Iranian hackers deploy malware to target macOS and Windows

The activity of the TA453 hacker group was revealed in a new report by Proofpoint researchers. The report said that the hacker group deployed a wide range of cloud hosting providers to launch a novel infection chain that will deploy a newly-detected PowerShell backdoor that is known as GorjolEcho.

In the report, the Proofpoint researchers said that they detected the hacking activity in mid-May 2023. The attack was attributed to the TA453 hacker group that also goes by other names such as APT42, Charming Kitten, Mint Sandstorm, and Yellow Garuda.

This hacker group conducted a phishing attack by creating a conversation with targets. The hackers tricked the targets by claiming to be a senior fellow with the Royal United Services Institute (RUSI) for nuclear security experts located in a think tank in the US focusing on foreign affairs.

The email sent by the hackers sought feedback pertaining to a project known as “Iran in the Global Security Context.” The hacker later requested the recipient’s permission to send a draft for review. In the original email, the hackers had mentioned that the “project” they were working on had also attracted the participation of other popular nuclear security experts.

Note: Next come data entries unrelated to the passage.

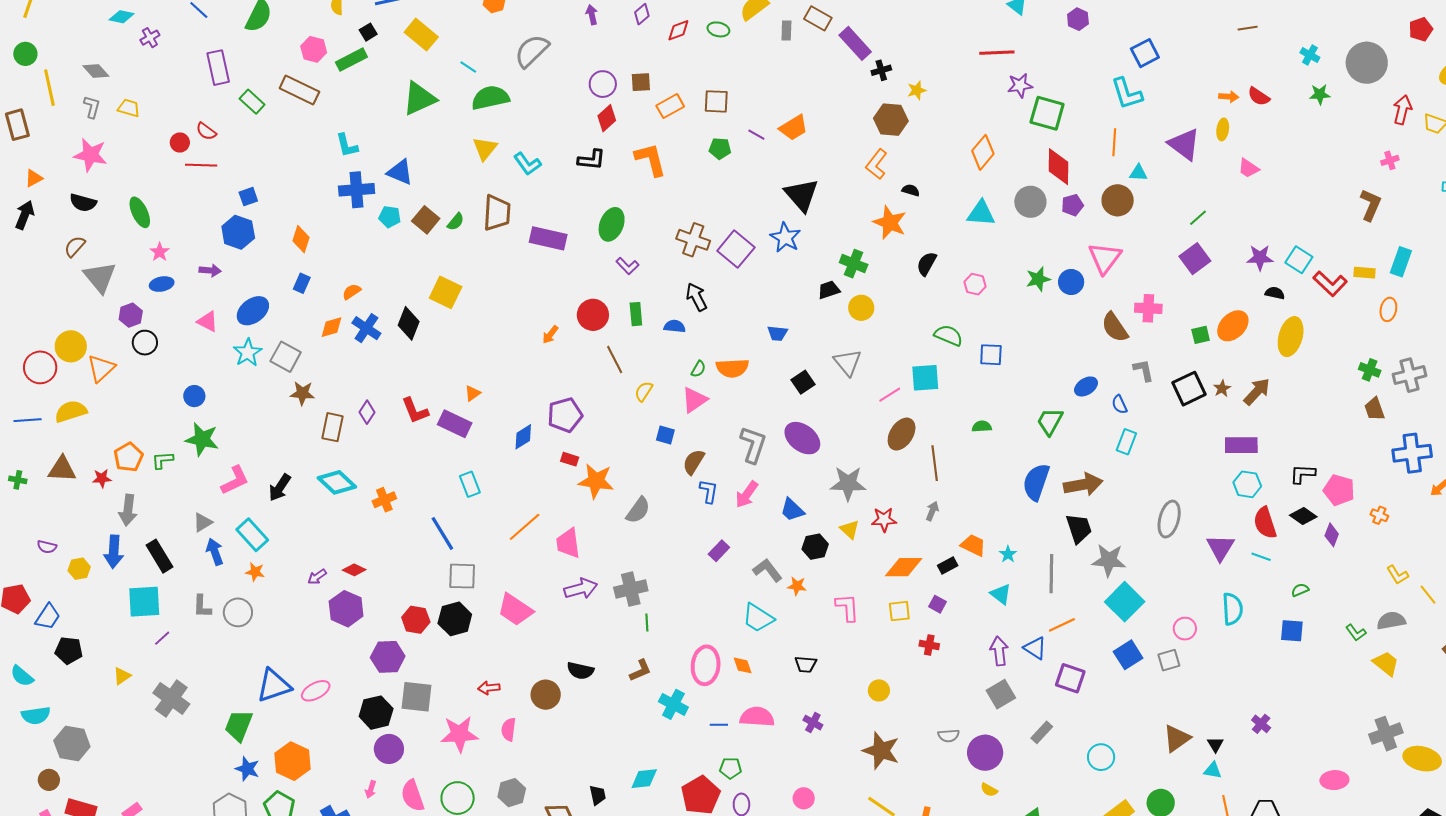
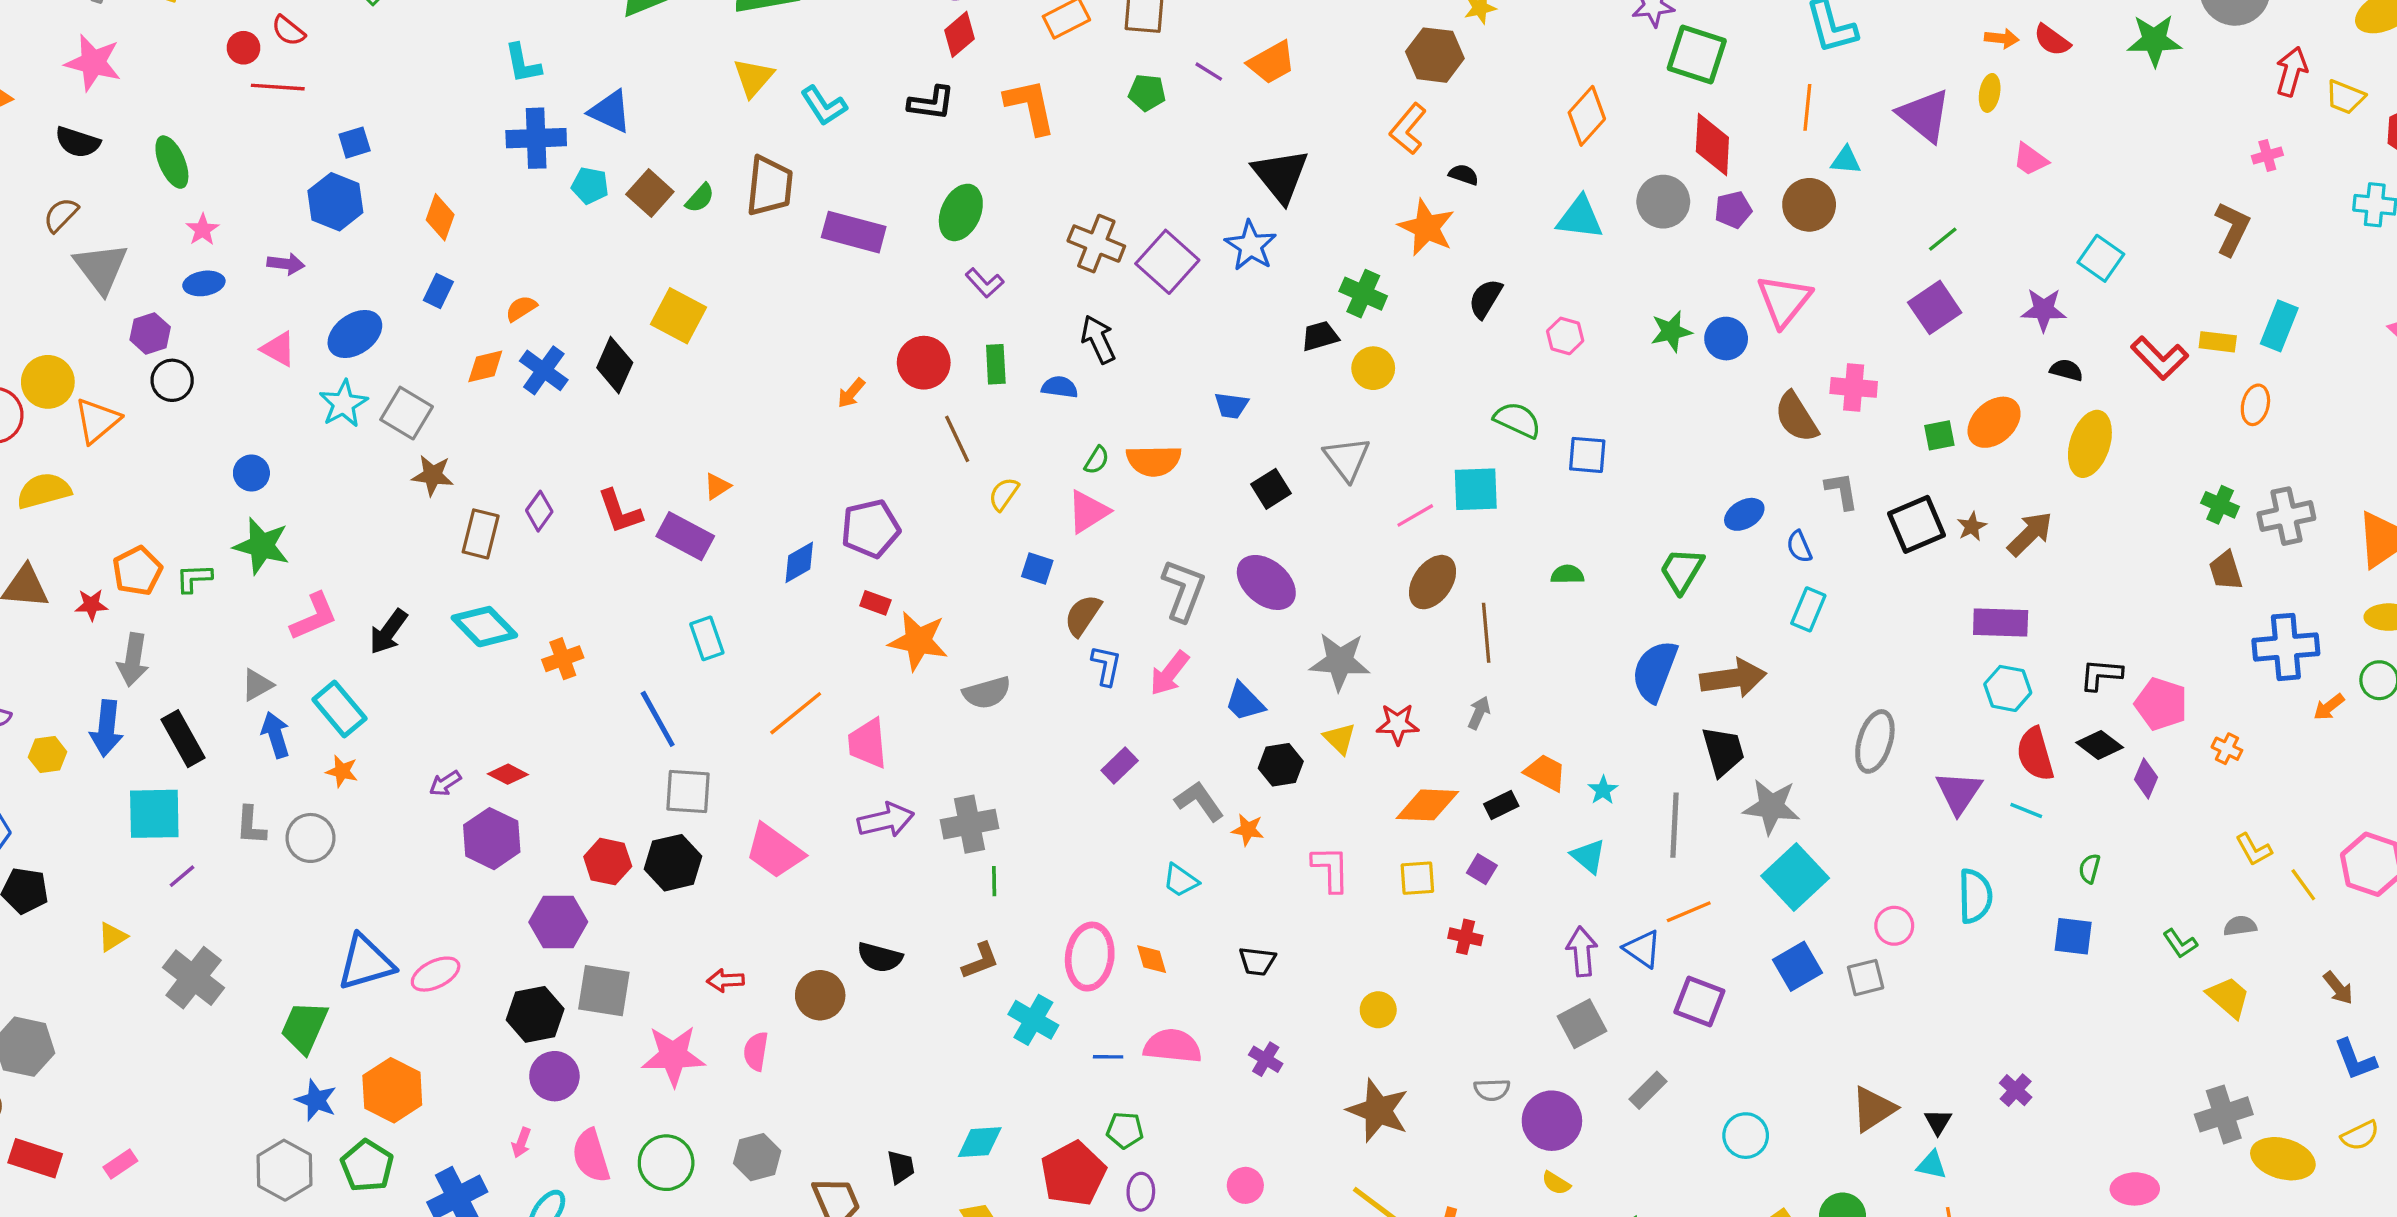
green star: (1320, 94) -> (2154, 40), size x1.5
cyan square: (1299, 260) -> (2101, 258), moved
gray semicircle: (638, 510) -> (987, 693), turned 36
green semicircle: (1300, 590) -> (2089, 869), turned -54
cyan trapezoid: (758, 618) -> (1181, 880), size x0.7
gray semicircle: (1391, 621) -> (2240, 926), size x0.7

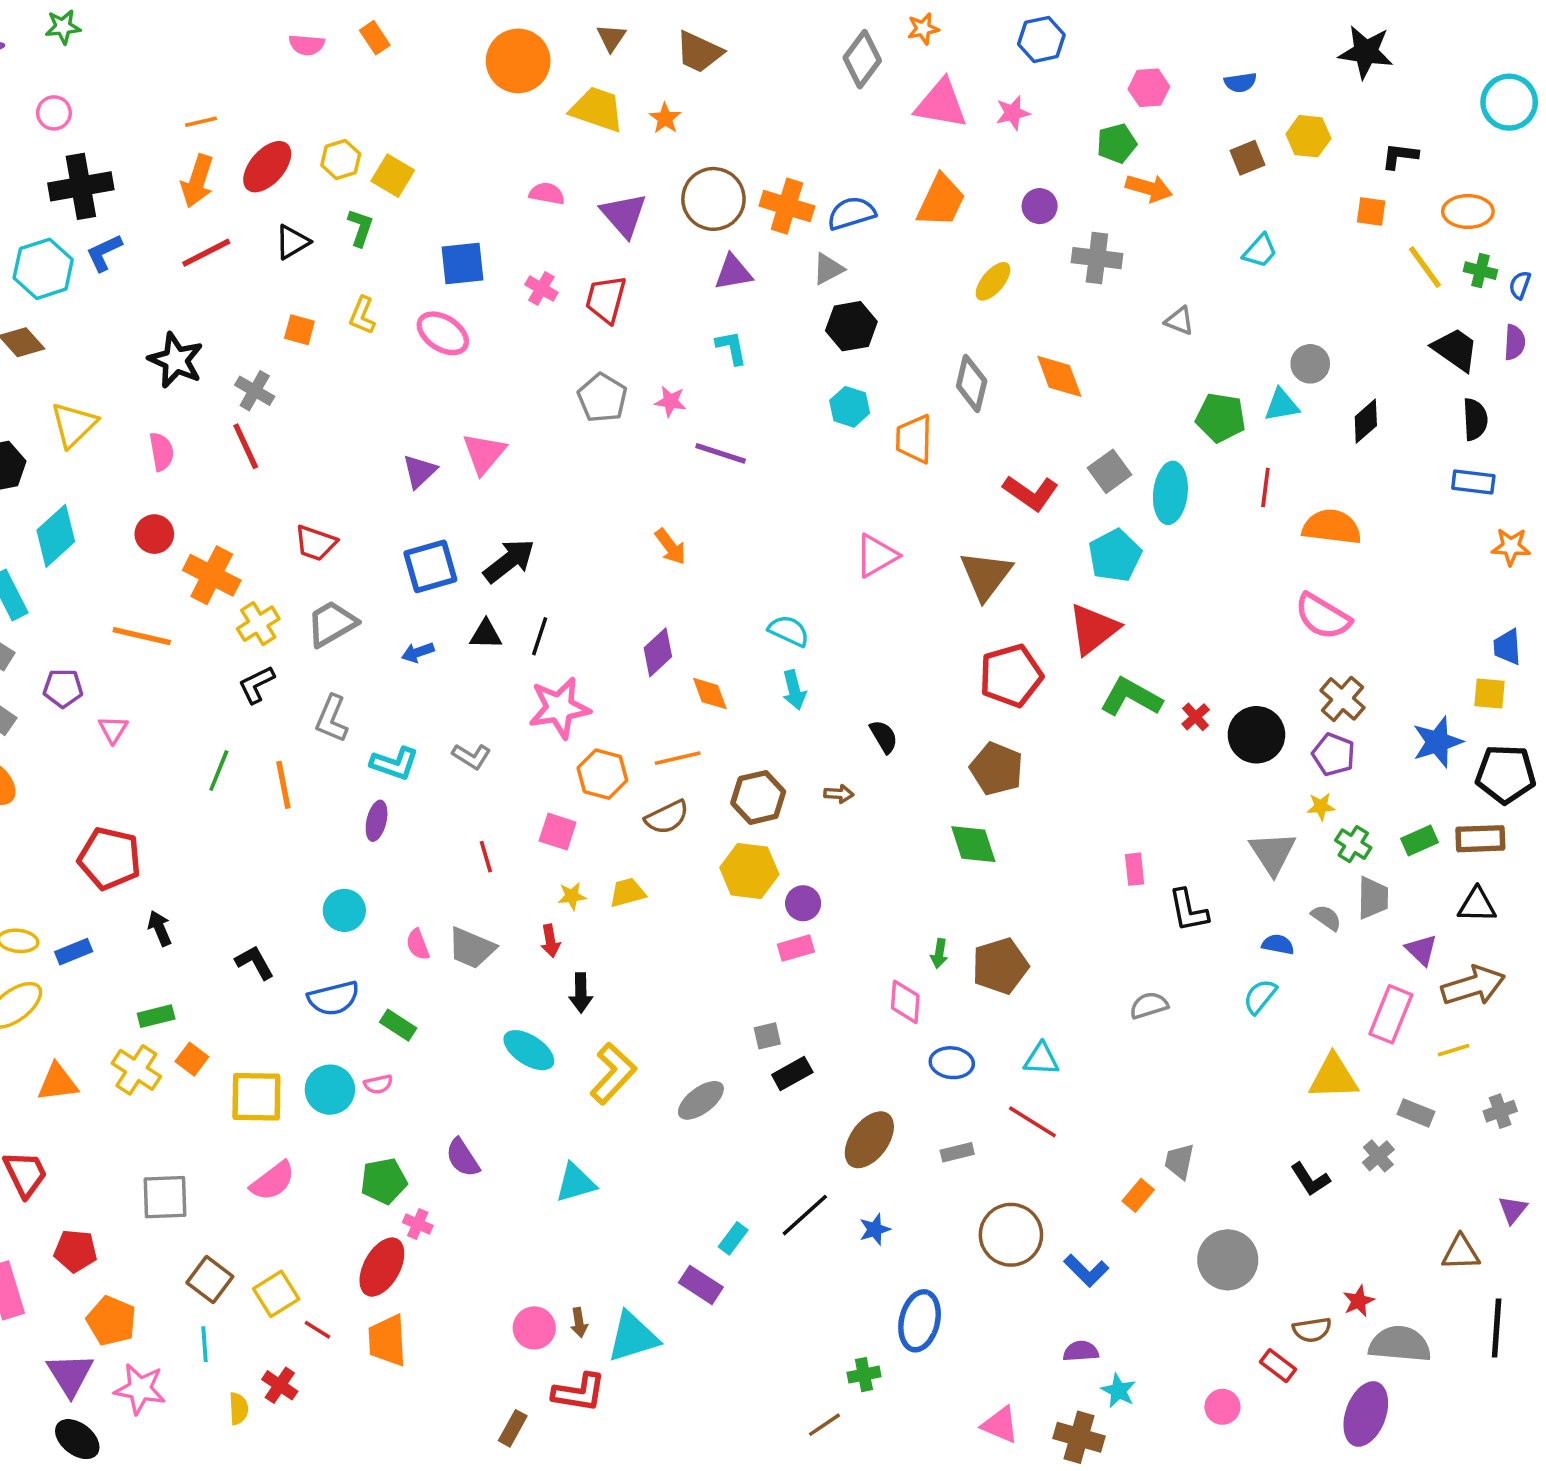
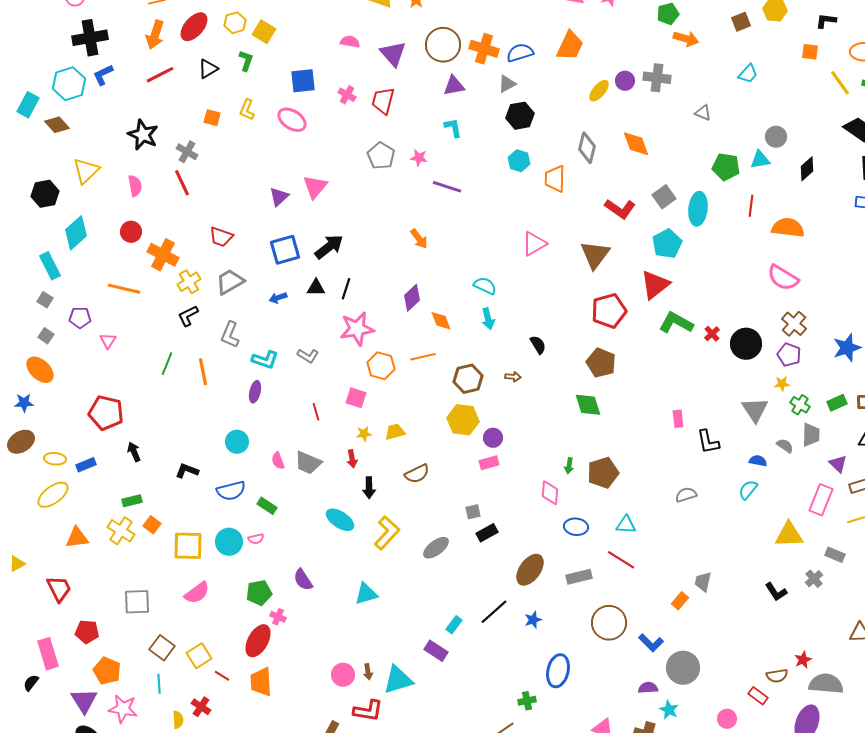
purple circle: (1040, 206) -> (625, 81), moved
brown semicircle: (667, 817) -> (417, 474), moved
black L-shape: (255, 962) -> (187, 471), turned -40
gray rectangle: (957, 1152) -> (579, 577), size x1.4
gray circle: (1228, 1260) -> (683, 668), moved

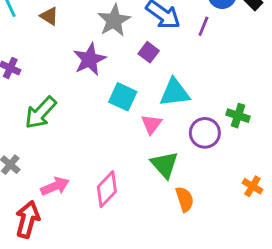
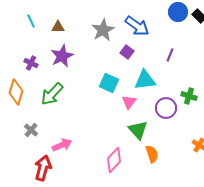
brown triangle: (49, 16) -> (58, 27), turned -32
purple line: (203, 26) -> (170, 55), moved
purple star: (90, 59) -> (62, 56), moved
pink diamond: (107, 189) -> (114, 160), moved

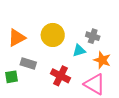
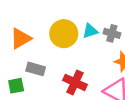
cyan triangle: (79, 50) -> (90, 31), moved

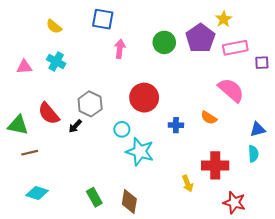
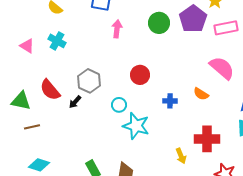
pink triangle: (24, 67) -> (27, 46), turned 35
red circle: (144, 98) -> (140, 75), size x0.7

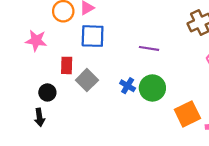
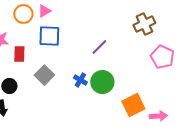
purple line: (149, 48) -> (99, 47), turned -54
red rectangle: (67, 65) -> (19, 54), moved

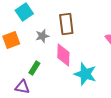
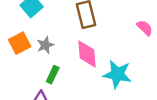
gray star: (42, 36) -> (45, 45), moved

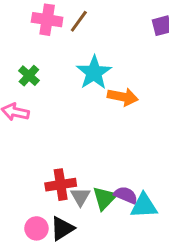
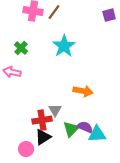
orange arrow: (123, 97) -> (83, 91), moved
gray triangle: (80, 197) -> (55, 110), moved
black triangle: (62, 228) -> (43, 137), moved

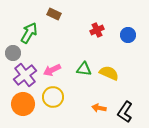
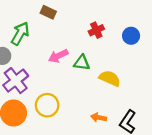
green triangle: (84, 69) -> (82, 63), moved
pink arrow: (52, 70) -> (58, 56), moved

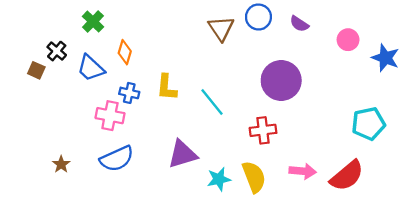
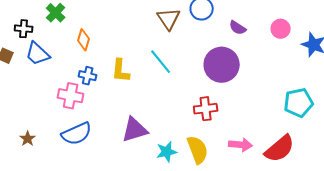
purple semicircle: (299, 24) -> (238, 28), moved
black cross: (57, 51) -> (24, 29), moved, turned -36
blue trapezoid: (91, 68) -> (38, 54), moved
cyan line: (212, 102) -> (161, 62), moved

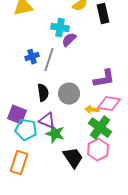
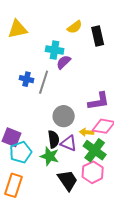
blue cross: (32, 57) -> (27, 79), turned 32
black semicircle: (43, 93) -> (54, 139), moved
purple triangle: (47, 121) -> (69, 143), moved
cyan pentagon: (26, 130) -> (21, 152), turned -30

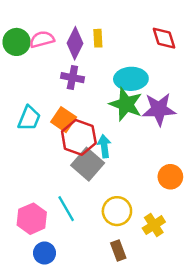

“TA453 eventually used a variety of cloud hosting providers to deliver a novel infection chain that deploys the newly identified PowerShell backdoor GorjolEcho. When given the opportunity, TA453 ported its malware and attempted to launch an Apple-flavoured infection chain dubbed NokNok by Proofpoint. TA453 also employed multi-personal impersonation in its unending espionage quest,” the Proofpoint report said.

The TA453 hacker group has been associated with the Iranian Islamic Revolutionary Guard Corps (IRGC). This group has remained active since 2011. The group has also been associated with a series of hacking campaigns recently.

One of the most recent attacks launched by this hacker group was when Volexity highlighted that hackers have been using an updated version of a Powershell implant known as CharmPower. This implant also goes by other names, such as GhostEcho or POWERSTAR.

The file that was sent to the targets in the form of an email delivered a malicious link to a Google Script macro. The macro later redirected this target to a Dropbox URL that hosted a RAR archive.

The file in question also contained an LNK dropper. This dropper kick-started a multi-stage procedure that was later used to deploy the GorjolEcho tool. This tool later displayed another PDF document which was the decoy, in order to minimize the chances of a possible exploit being detected. The hackers later waited for the next-stage payloads from a remote server.

Hackers deployed the NokNok backdoor         

Once the hacker group detected that the intended target was using an Apple computer, the TA453 hacker group is believed to have changed the modus operandi by sending a second email that contained a ZIP archive. This second message also contained a Mach-O binary that appeared to be a VPN application.

However, this was not what was happening in reality. Instead, an AppleScript was used on a remote server to download a Bash script-based backdoor that is known as NokNok. The NokNok backdoor is used to fetch as many as four modules that can gather a wide range of information from the target.

The NokNok backdoor collects information such as the running processes, installed applications, and system metadata. The backdoor is used to set persistence through LaunchAgents.

The modules that are used in the attack appear to be the same as the majority of the functionality of the other modules that are linked with CharmPower. The NokNok backdoor shares the same source code that usually overlaps with the macOS malware. This malware was previously linked to this group in 2017.

The threat actor group has also used a fake file-sharing website that likely works by having a fingerprint of the visitors. The website later operates as a mechanism that is used to track the successful victims.

The report has also said that TA453 has continued to grow its malware arsenal. This group usually deploys novel file types and later targets the new operating systems. The researchers have said that the threat actors have continued to work towards the same objectives.

The end goal of the project involves intrusive and unauthorized reconnaissance. The hackers have also taken measures to avoid detection by complicating the efforts used to detect the threat and ensure that it is locked out of the intended victim’s system.